26 Ağustos 2013 Pazartesi

İncil hakkında

İncil kelimesinin Yunanca olduğu iddia edilmişse de bu kelimenin asıl iştikakı semitiktir. Kelimenin Aramca iştikakına dair bazı iddiaları okudum, ancak ben daha uygun olduğunu düşündüğüm iki farklı açıklamaya sahibim.

Aramca'da “encele” yahut “neccele”, yolu açmak, “incele” ise doğmak, ortaya çıkmak, açık seçik olmak, açıklayıcı olmak, parlamak gibi anlamlara geliyor.

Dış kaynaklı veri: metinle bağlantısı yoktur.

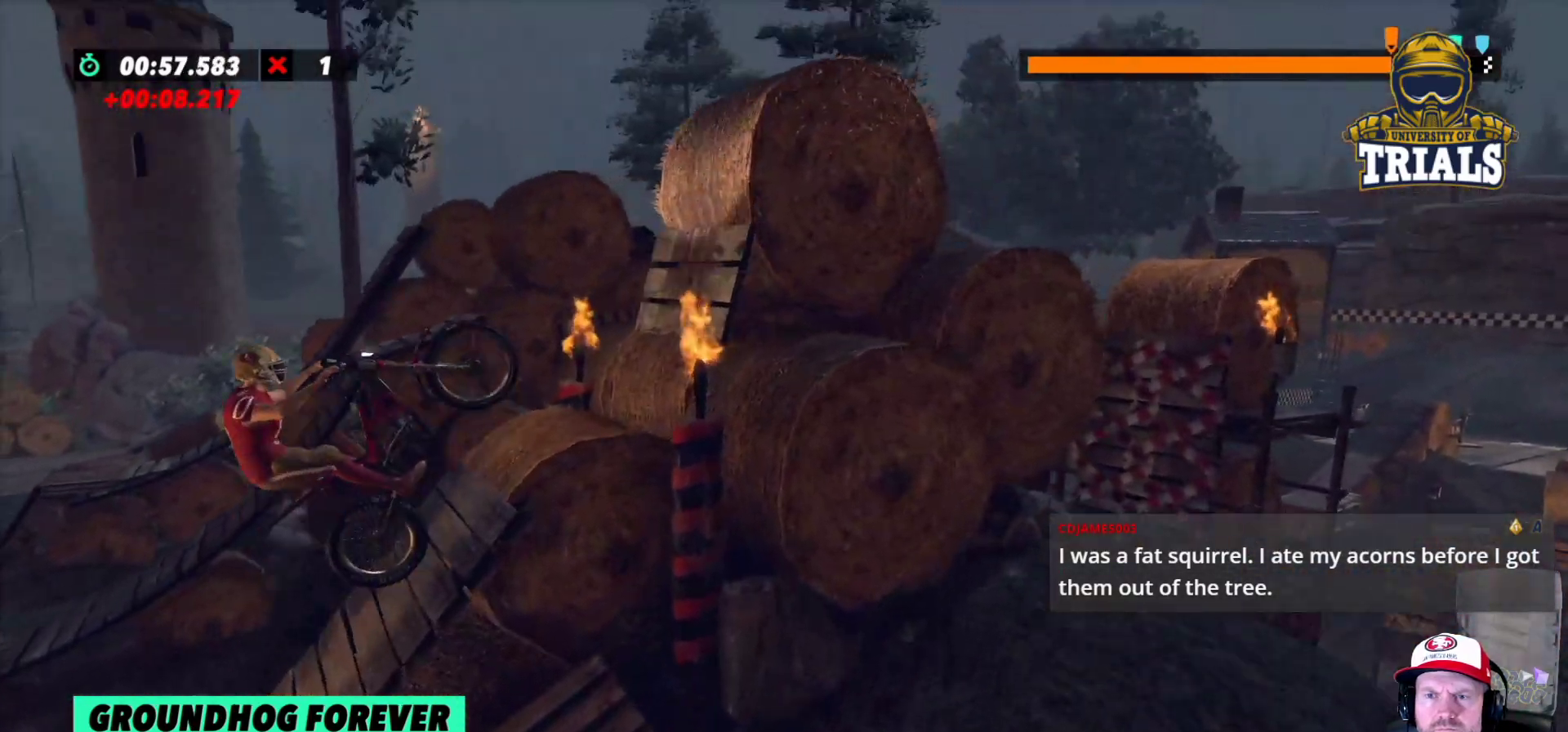
{"buttons": ["R2"], "left_stick": "center", "events": [[233, "left_stick", "center"], [400, "left_stick", "right"], [483, "left_stick", "center"]]}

Böylece “incele” kelimesini Aramca'ya da uygun olan Arapça Sarfına göre çekimlediğimizde “incele, yenceli, incil” şeklide olmaktadır. Yani masdar olarak İncil denilir. Hz. İsa'nın ve havarilerin konuştuğu dil Aramice idi. Bu itibarla kelimenin Aramca iştikakı, Yunanca iştikakından daha muteberdir.

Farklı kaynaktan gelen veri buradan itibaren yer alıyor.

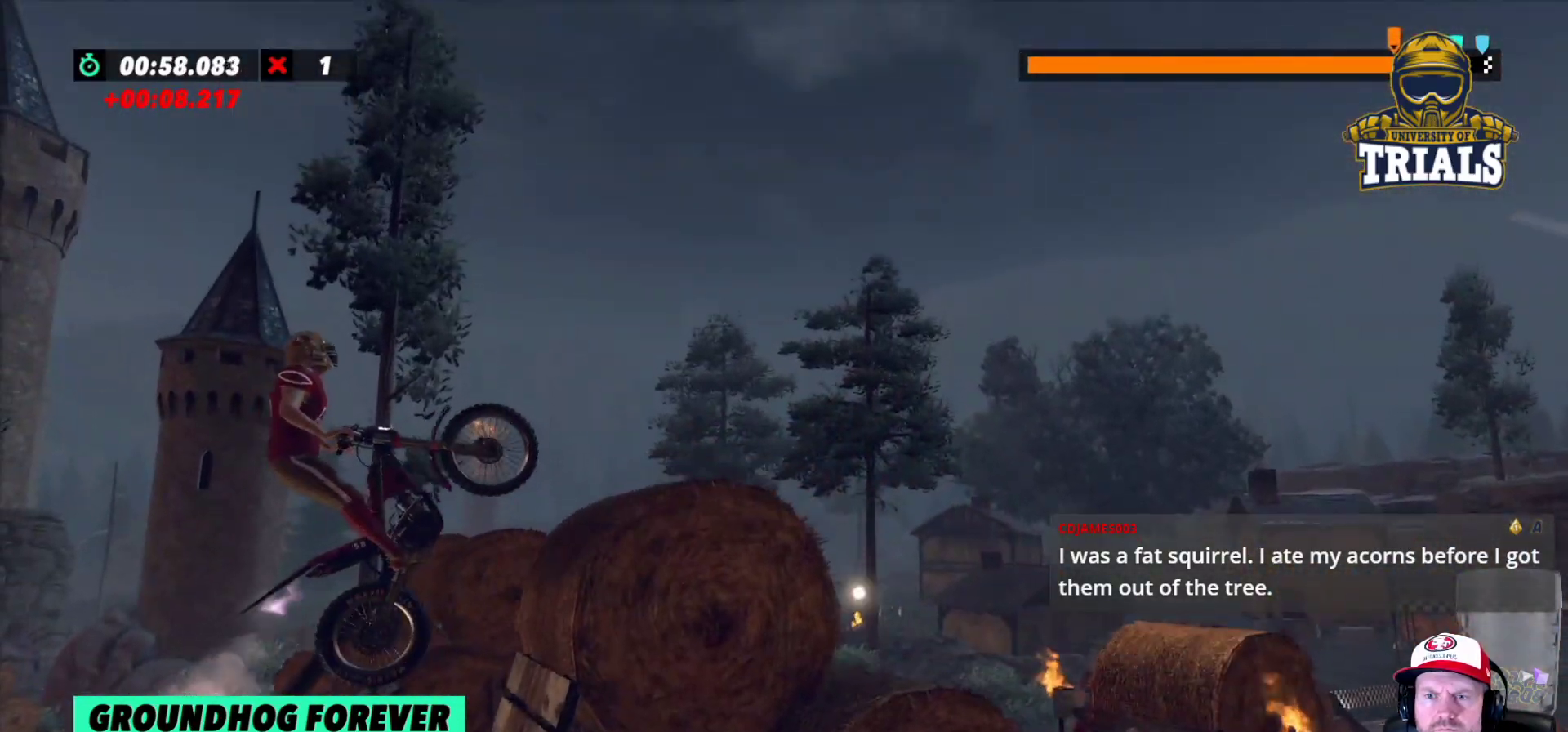
{"buttons": ["L2"], "left_stick": "left", "events": [[167, "left_stick", "right"], [383, "left_stick", "left"], [417, "R2", "up"], [467, "L2", "down"]]}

Hz. İsa'dan sonra bir çok incil yazılmıştır. Dördüncü yüzyılda Roma'da toplanan konsillerin aldığı kararla sadece 4 incil kanonikal (şeri) olarak kabul edilip diğerleri yasaklanmıştır.

İsa döneminde Yahudiye bölgesinde Aramca ve İbranice konuşulurdu. İlk inciller (dört incil), Yunanca yazıldı. Ancak ilk Yunanca nüshalar günümüzde kayıptır. Miladi dördüncü yüzyılda incillerin Vulgata adı verilen Latince çevirisi yapıldı. Halen geçerli olan bu Vulgata İncilidir. 16. yüzyılda Vulgata incilinden yani Latince'den batı dillerine tercümeler yapıldı. Son yıllarda ise İncillerin, Süryanice ve Habeşçe'ye çevrilmiş ilk dönem versiyonları da ortaya çıktı. Kumran'da, Nag Hamadi'de ve başka bölgelerde de yapılan kazılarda hristiyanlığın ilk kaynaklarına dair nüshalar bulundu.

Gün yüzüne çıkarılan Barnabas'ın yazdığı bir incil daha vardır. Bu incilde hz. Muhammed'in müjdesi de vardır. Ancak hristiyan dünyası bu incili kabul etmemektedir. Dört incilin ve Barnabas incilinin dışında da pek çok incil vardır. Meryem'in incili, Petrus'un İncili, Yakup'un İncili, Yahuda'nın İncili, Kumran İncili ve hatta İsa'nın Yazmaları bile mevcuttur.

Evangel, incilî yani incile tabi olanlar, incilciler anlamına gelir. Genellikle belirli bir kiliseye değil de, doğrudan incile tabi olanları ifade eder.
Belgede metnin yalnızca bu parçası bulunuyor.